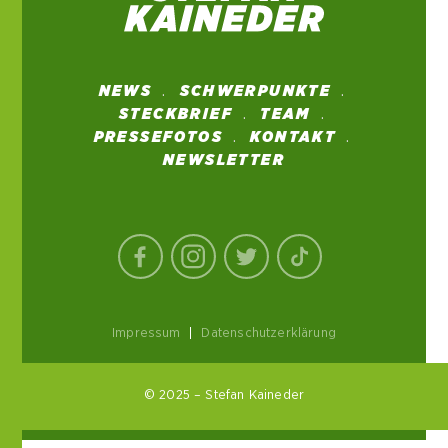
NEWS
SCHWERPUNKTE
STECKBRIEF
TEAM
PRESSEFOTOS
KONTAKT
NEWSLETTER
Impressum
|
Datenschutzerklärung
© 2025 – Stefan Kaineder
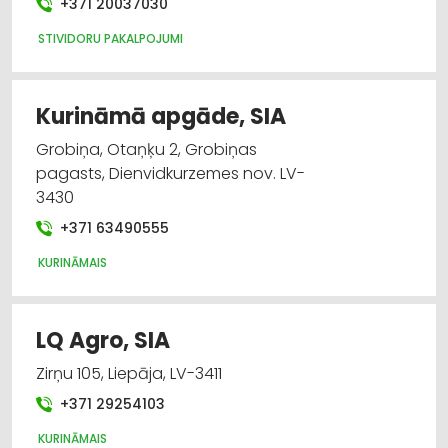
+371 20037030
STIVIDORU PAKALPOJUMI
Kurināmā apgāde, SIA
Grobiņa, Otaņķu 2, Grobiņas
pagasts, Dienvidkurzemes nov. LV-
3430
+371 63490555
KURINĀMAIS
LQ Agro, SIA
Zirņu 105, Liepāja, LV-3411
+371 29254103
KURINĀMAIS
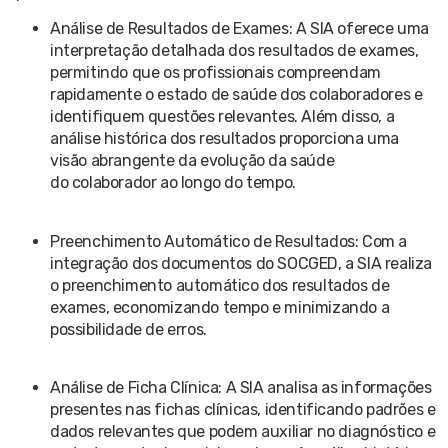
Análise de Resultados de Exames: A SIA oferece uma
interpretação detalhada dos resultados de exames,
permitindo que os profissionais compreendam
rapidamente o estado de saúde dos colaboradores e
identifiquem questões relevantes. Além disso, a
análise histórica dos resultados proporciona uma
visão abrangente da evolução da saúde
do colaborador ao longo do tempo.
Preenchimento Automático de Resultados: Com a
integração dos documentos do SOCGED, a SIA realiza
o preenchimento automático dos resultados de
exames, economizando tempo e minimizando a
possibilidade de erros.
Análise de Ficha Clínica: A SIA analisa as informações
presentes nas fichas clínicas, identificando padrões e
dados relevantes que podem auxiliar no diagnóstico e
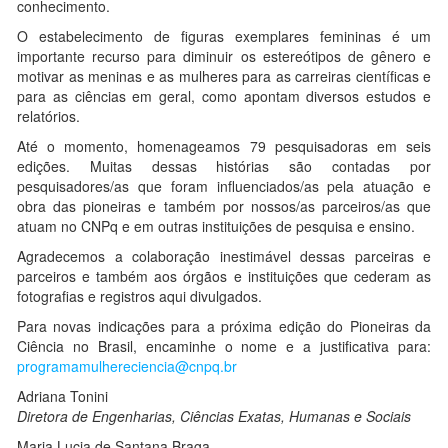
conhecimento.
O estabelecimento de figuras exemplares femininas é um
importante recurso para diminuir os estereótipos de gênero e
motivar as meninas e as mulheres para as carreiras científicas e
para as ciências em geral, como apontam diversos estudos e
relatórios.
Até o momento, homenageamos 79 pesquisadoras em seis
edições. Muitas dessas histórias são contadas por
pesquisadores/as que foram influenciados/as pela atuação e
obra das pioneiras e também por nossos/as parceiros/as que
atuam no CNPq e em outras instituições de pesquisa e ensino.
Agradecemos a colaboração inestimável dessas parceiras e
parceiros e também aos órgãos e instituições que cederam as
fotografias e registros aqui divulgados.
Para novas indicações para a próxima edição do Pioneiras da
Ciência no Brasil, encaminhe o nome e a justificativa para:
programamulhereciencia@cnpq.br
Adriana Tonini
Diretora de Engenharias, Ciências Exatas, Humanas e Sociais
Maria Lucia de Santana Braga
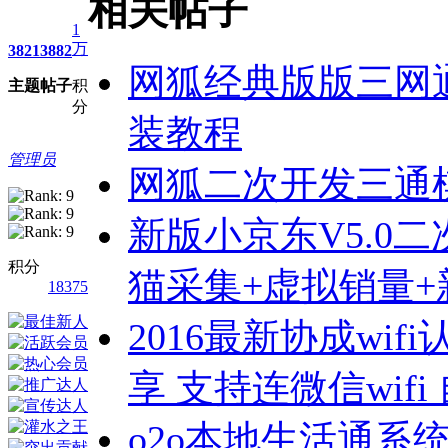
相关帖子
1
万
3821
3882
网狐经典版版三网通
主题
帖子
积
分
装教程
管理员
网狐二次开发三通
新版小京东V5.0二
积分
猫采集+虚拟销量+
18375
2016最新协成wi
享 支持连微信wif
o2o本地生活通系统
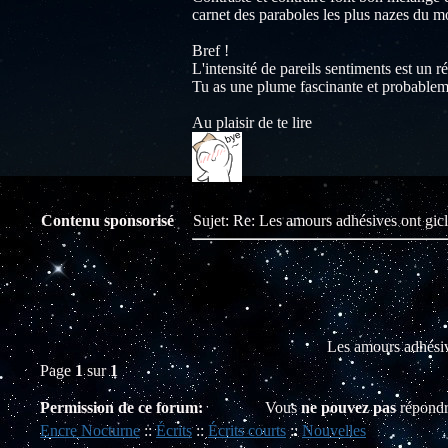
carnet des paraboles les plus nazes du 
Bref !
L'intensité de pareils sentiments est un r
Tu as une plume fascinante et probablem
Au plaisir de te lire
Contenu sponsorisé
Sujet: Re: Les amours adhésives ont gic
Les amours adhésiv
Page
1
sur
1
Permission de ce forum:
Vous
ne pouvez pas
répondr
Encre Nocturne
::
Écrits
::
Écrits courts
::
Nouvelles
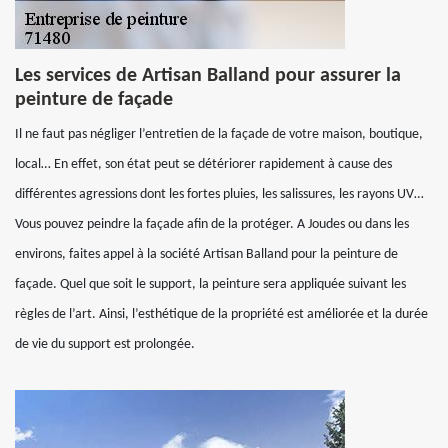
Les services de Artisan Balland pour assurer la
peinture de façade
Il ne faut pas négliger l’entretien de la façade de votre maison, boutique,
local… En effet, son état peut se détériorer rapidement à cause des
différentes agressions dont les fortes pluies, les salissures, les rayons UV…
Vous pouvez peindre la façade afin de la protéger. A Joudes ou dans les
environs, faites appel à la société Artisan Balland pour la peinture de
façade. Quel que soit le support, la peinture sera appliquée suivant les
règles de l’art. Ainsi, l’esthétique de la propriété est améliorée et la durée
de vie du support est prolongée.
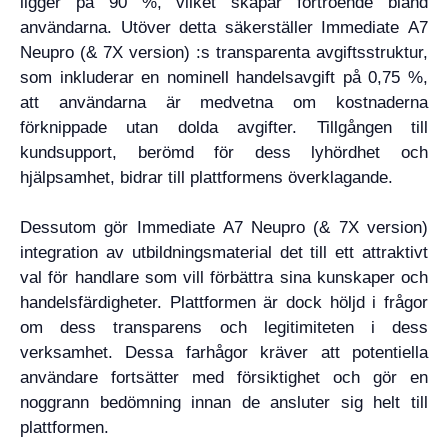
ligger på 90 %, vilket skapar förtroende bland
användarna. Utöver detta säkerställer Immediate A7
Neupro (& 7X version) :s transparenta avgiftsstruktur,
som inkluderar en nominell handelsavgift på 0,75 %,
att användarna är medvetna om kostnaderna
förknippade utan dolda avgifter. Tillgången till
kundsupport, berömd för dess lyhördhet och
hjälpsamhet, bidrar till plattformens överklagande.
Dessutom gör Immediate A7 Neupro (& 7X version)
integration av utbildningsmaterial det till ett attraktivt
val för handlare som vill förbättra sina kunskaper och
handelsfärdigheter. Plattformen är dock höljd i frågor
om dess transparens och legitimiteten i dess
verksamhet. Dessa farhågor kräver att potentiella
användare fortsätter med försiktighet och gör en
noggrann bedömning innan de ansluter sig helt till
plattformen.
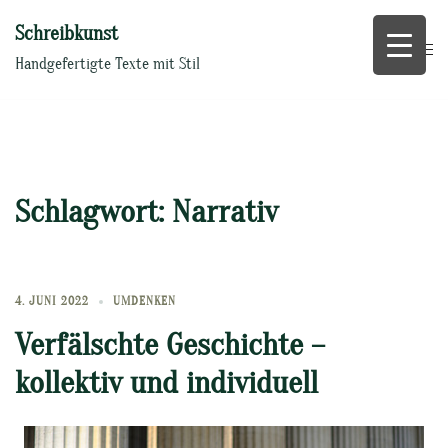
Zum
Schreibkunst
Inhalt
springen
Handgefertigte Texte mit Stil
Schlagwort:
Narrativ
4. JUNI 2022
UMDENKEN
Verfälschte Geschichte –
kollektiv und individuell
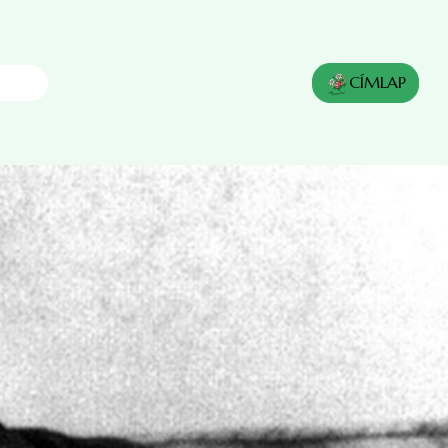
CÍMLAP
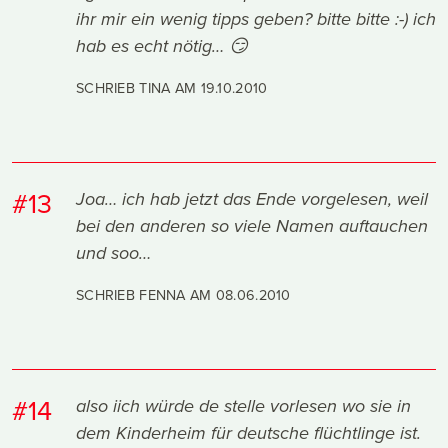
ihr mir ein wenig tipps geben? bitte bitte :-) ich
hab es echt nötig… 😏
SCHRIEB TINA AM
19.10.2010
#13
Joa… ich hab jetzt das Ende vorgelesen, weil
bei den anderen so viele Namen auftauchen
und soo…
SCHRIEB FENNA AM
08.06.2010
#14
also iich würde de stelle vorlesen wo sie in
dem Kinderheim für deutsche flüchtlinge ist.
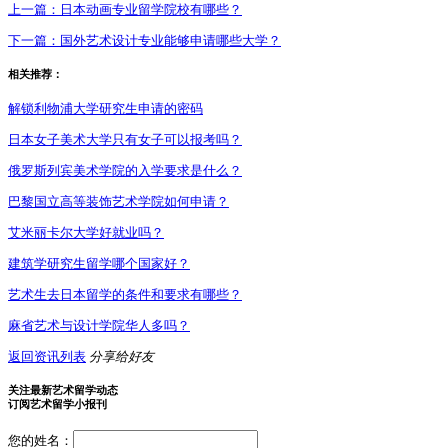
上一篇：
日本动画专业留学院校有哪些？
下一篇：
国外艺术设计专业能够申请哪些大学？
相关推荐：
解锁利物浦大学研究生申请的密码
日本女子美术大学只有女子可以报考吗？
俄罗斯列宾美术学院的入学要求是什么？
巴黎国立高等装饰艺术学院如何申请？
艾米丽卡尔大学好就业吗？
建筑学研究生留学哪个国家好？
艺术生去日本留学的条件和要求有哪些？
麻省艺术与设计学院华人多吗？
返回资讯列表
分享给好友
关注最新艺术留学动态
订阅艺术留学小报刊
您的姓名：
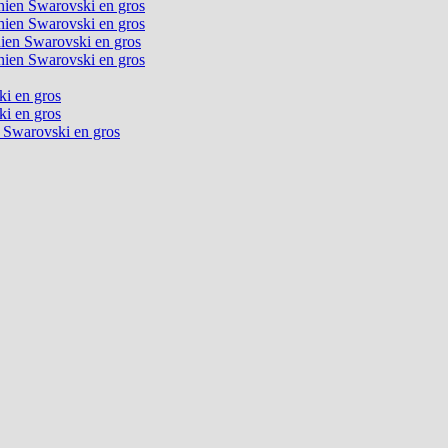
chien Swarovski en gros
chien Swarovski en gros
chien Swarovski en gros
chien Swarovski en gros
ki en gros
ki en gros
n Swarovski en gros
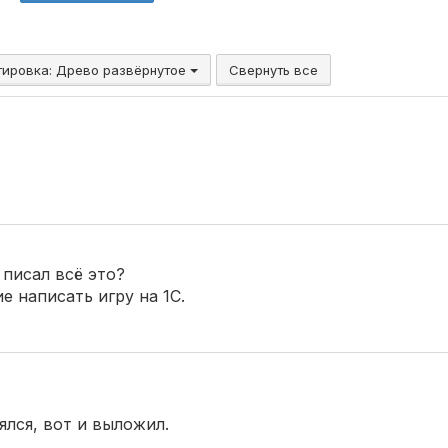
тировка:
Древо развёрнутое
Свернуть все
 писал всё это?
е написать игру на 1С.
ялся, вот и выложил.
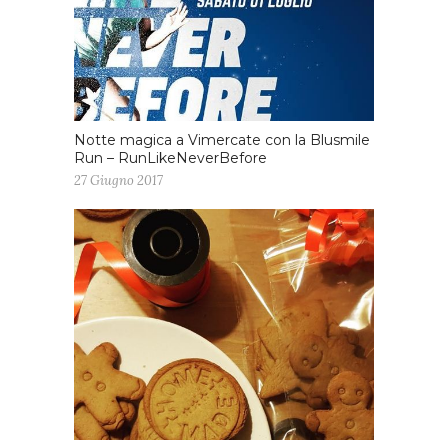
Notte magica a Vimercate con la Blusmile
Run – RunLikeNeverBefore
27 Giugno 2017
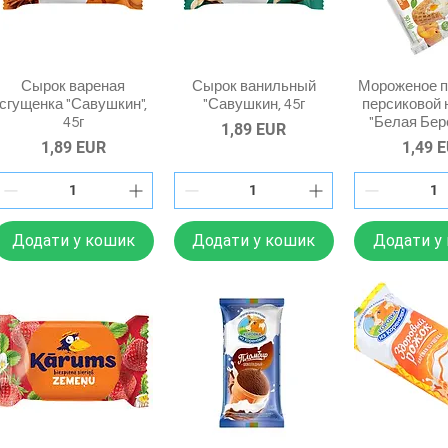
Сырок вареная
Сырок ванильный
Мороженое п
сгущенка "Савушкин",
"Савушкин, 45г
персиковой 
45г
"Белая Бере
Ціна
1,89 EUR
Ціна
Ціна
1,89 EUR
1,49 
Додати у кошик
Додати у кошик
Додати у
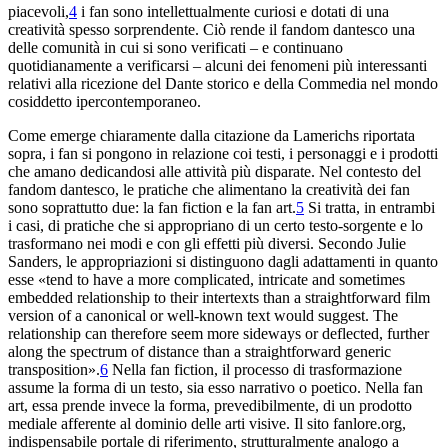
piacevoli,
4
i fan sono intellettualmente curiosi e dotati di una
creatività
spesso sorprendente. Ciò rende il
fandom
dantesco una
delle comunità
in cui si sono verificati – e continuano
quotidianamente a
verificarsi – alcuni dei fenomeni più interessanti
relativi alla ricezione
del Dante storico e della
Commedia
nel mondo
cosiddetto ipercontemporaneo
.
Come emerge chiaramente dalla citazione da Lamerichs riportata
sopra, i
fan si pongono in relazione coi testi, i personaggi e
i prodotti
che amano dedicandosi alle attività più disparate. Nel
contesto del
fandom
dantesco, le pratiche che alimentano la creatività
dei fan
sono soprattutto due: la
fan fiction
e la
fan art
.
5
Si tratta, in entrambi
i casi, di
pratiche che si appropriano di un certo testo-sorgente e
lo
trasformano nei modi e con gli effetti più diversi
. Secondo Julie
Sanders, le appropriazioni si distinguono dagli adattamenti in
quanto
esse «tend to have a more complicated, intricate and
sometimes
embedded relationship to their intertexts than a straightforward film
version of a canonical or well-known text would suggest
. The
relationship can therefore seem more sideways or deflected, further
along the spectrum of distance than a straightforward generic
transposition
».
6
Nella
fan fiction
, il processo di trasformazione
assume la
forma di un testo, sia esso narrativo o poetico. Nella
fan
art
, essa prende invece la forma, prevedibilmente, di un
prodotto
mediale afferente al dominio delle arti visive. Il sito
fanlore.org,
indispensabile portale di riferimento, strutturalmente analogo a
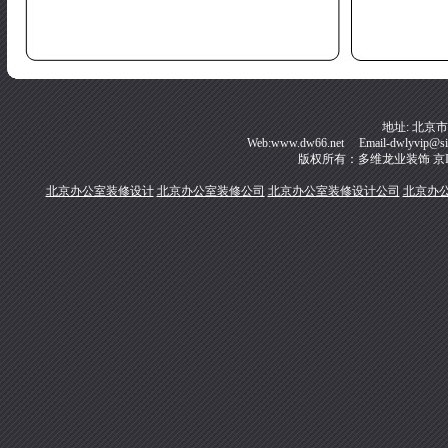
地址: 北京
Web:www.dw66.net Email-dwlyvip@s
版权所有：多维龙业装饰
京I
北京办公室装修设计
北京办公室装修公司
北京办公室装修设计公司
北京办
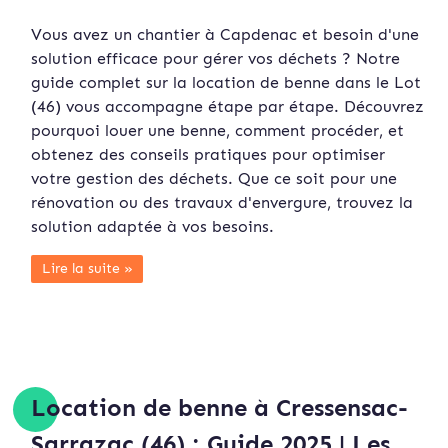
Vous avez un chantier à Capdenac et besoin d'une
solution efficace pour gérer vos déchets ? Notre
guide complet sur la location de benne dans le Lot
(46) vous accompagne étape par étape. Découvrez
pourquoi louer une benne, comment procéder, et
obtenez des conseils pratiques pour optimiser
votre gestion des déchets. Que ce soit pour une
rénovation ou des travaux d'envergure, trouvez la
solution adaptée à vos besoins.
Lire la suite »
Location de benne à Cressensac-
Sarrazac (46) : Guide 2025 | Les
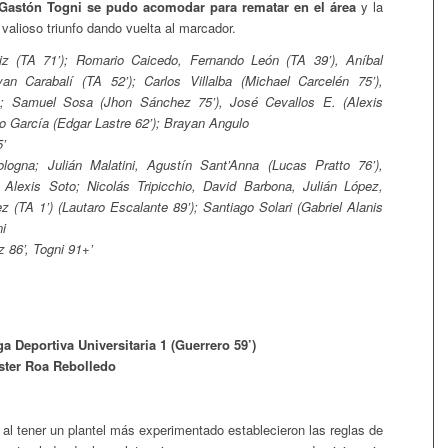
Gastón Togni se pudo acomodar para rematar en el área
y la
n valioso triunfo dando vuelta al marcador.
z (TA 71’); Romario Caicedo, Fernando León (TA 39’), Aníbal
an Carabalí (TA 52’); Carlos Villalba (Michael Carcelén 75’),
ia; Samuel Sosa (Jhon Sánchez 75’), José Cevallos E. (Alexis
go García (Edgar Lastre 62’); Brayan Angulo
’
ogna; Julián Malatini, Agustín Sant’Anna (Lucas Pratto 76’),
Alexis Soto; Nicolás Tripicchio, David Barbona, Julián López,
z (TA 1’) (Lautaro Escalante 89’); Santiago Solari (Gabriel Alanis
ni
 86’, Togni 91+’
a Deportiva Universitaria 1 (Guerrero 59’)
ster Roa Rebolledo
 al tener un plantel más experimentado establecieron las reglas de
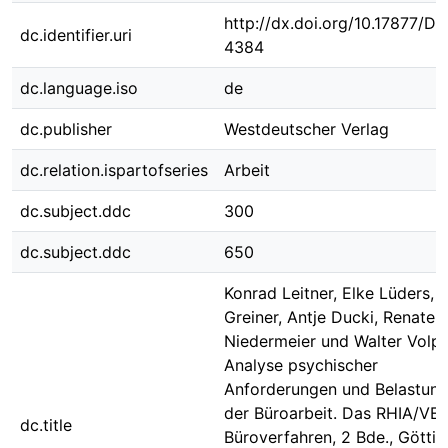
http://dx.doi.org/10.17877/D
dc.identifier.uri
4384
dc.language.iso
de
dc.publisher
Westdeutscher Verlag
dc.relation.ispartofseries
Arbeit
dc.subject.ddc
300
dc.subject.ddc
650
Konrad Leitner, Elke Lüders, B
Greiner, Antje Ducki, Renate
Niedermeier und Walter Volpe
Analyse psychischer
Anforderungen und Belastung
der Büroarbeit. Das RHIA/VE
dc.title
Büroverfahren, 2 Bde., Göttin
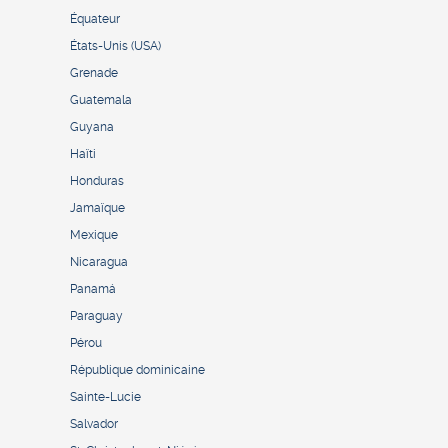
Équateur
États-Unis (USA)
Grenade
Guatemala
Guyana
Haïti
Honduras
Jamaïque
Mexique
Nicaragua
Panamá
Paraguay
Pérou
République dominicaine
Sainte-Lucie
Salvador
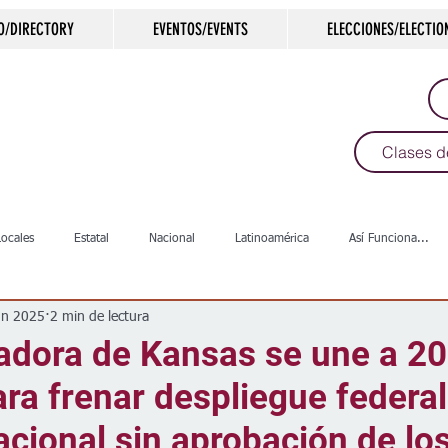
O/DIRECTORY
EVENTOS/EVENTS
ELECCIONES/ELECTIO
Clases d
Locales
Estatal
Nacional
Latinoamérica
Así Funciona...
un 2025
2 min de lectura
s
Salud
Arte & Cultura
Deportes
COVID-19
Política
adora de Kansas se une a 20
ra frenar despliegue federal
Escuelas
Calles
Desamparados
Carreteras
Comunida
cional sin aprobación de lo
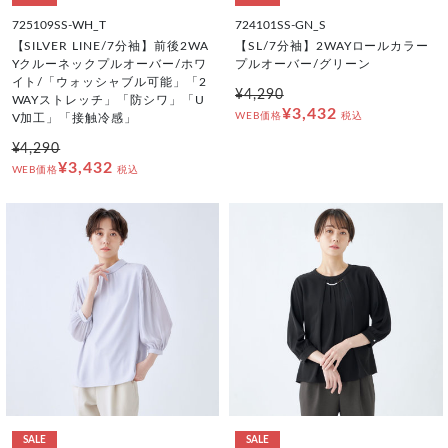
725109SS-WH_T
724101SS-GN_S
【SILVER LINE/7分袖】前後2WA
【SL/7分袖】2WAYロールカラー
Yクルーネックプルオーバー/ホワ
プルオーバー/グリーン
イト/「ウォッシャブル可能」「2
¥4,290
WAYストレッチ」「防シワ」「U
¥3,432
WEB価格
税込
V加工」「接触冷感」
¥4,290
¥3,432
WEB価格
税込
SALE
SALE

------------------------------------------------

- Task requirements -
Take the entries above and copy exactly the lines starting at the one with "användare fortsätter med" and ending at the one with "日本女子美术大学只有女子可以报考吗？"; nothing outside that span, and no pictures.

- Exercise answer -
användare fortsätter med försiktighet och gör en
noggrann bedömning innan de ansluter sig helt till
plattformen.
Zum
Schreibkunst
Inhalt
springen
Handgefertigte Texte mit Stil
Schlagwort:
Narrativ
4. JUNI 2022
UMDENKEN
Verfälschte Geschichte –
kollektiv und individuell
CÍMLAP
ihr mir ein wenig tipps geben? bitte bitte :-) ich
hab es echt nötig… 😏
SCHRIEB TINA AM
19.10.2010
#13
Joa… ich hab jetzt das Ende vorgelesen, weil
bei den anderen so viele Namen auftauchen
und soo…
SCHRIEB FENNA AM
08.06.2010
#14
also iich würde de stelle vorlesen wo sie in
dem Kinderheim für deutsche flüchtlinge ist.
上一篇：
日本动画专业留学院校有哪些？
下一篇：
国外艺术设计专业能够申请哪些大学？
相关推荐：
解锁利物浦大学研究生申请的密码
日本女子美术大学只有女子可以报考吗？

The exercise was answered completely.